Search the records for the word "President" and copy each line in which it appears.

(Saved data entries)
-=-=-

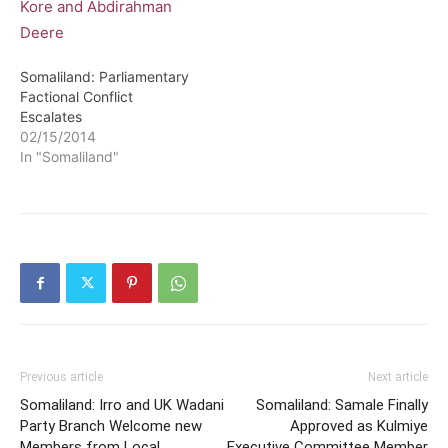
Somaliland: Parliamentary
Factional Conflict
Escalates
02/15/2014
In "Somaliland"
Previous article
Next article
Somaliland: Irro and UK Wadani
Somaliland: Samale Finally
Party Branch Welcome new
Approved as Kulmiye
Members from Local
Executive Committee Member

-=-=-

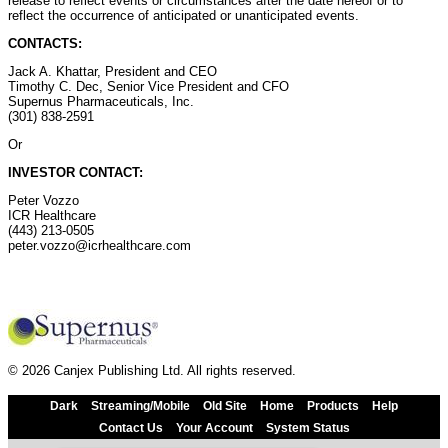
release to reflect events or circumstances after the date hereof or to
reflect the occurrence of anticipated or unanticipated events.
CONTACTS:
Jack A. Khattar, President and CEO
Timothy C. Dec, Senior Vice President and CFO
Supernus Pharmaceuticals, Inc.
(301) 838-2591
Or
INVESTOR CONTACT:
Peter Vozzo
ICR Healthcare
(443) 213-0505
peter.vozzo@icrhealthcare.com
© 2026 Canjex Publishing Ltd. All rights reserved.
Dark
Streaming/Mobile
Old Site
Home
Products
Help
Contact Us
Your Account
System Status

-=-=-

--- Task answer ---
Jack A. Khattar, President and CEO
Timothy C. Dec, Senior Vice President and CFO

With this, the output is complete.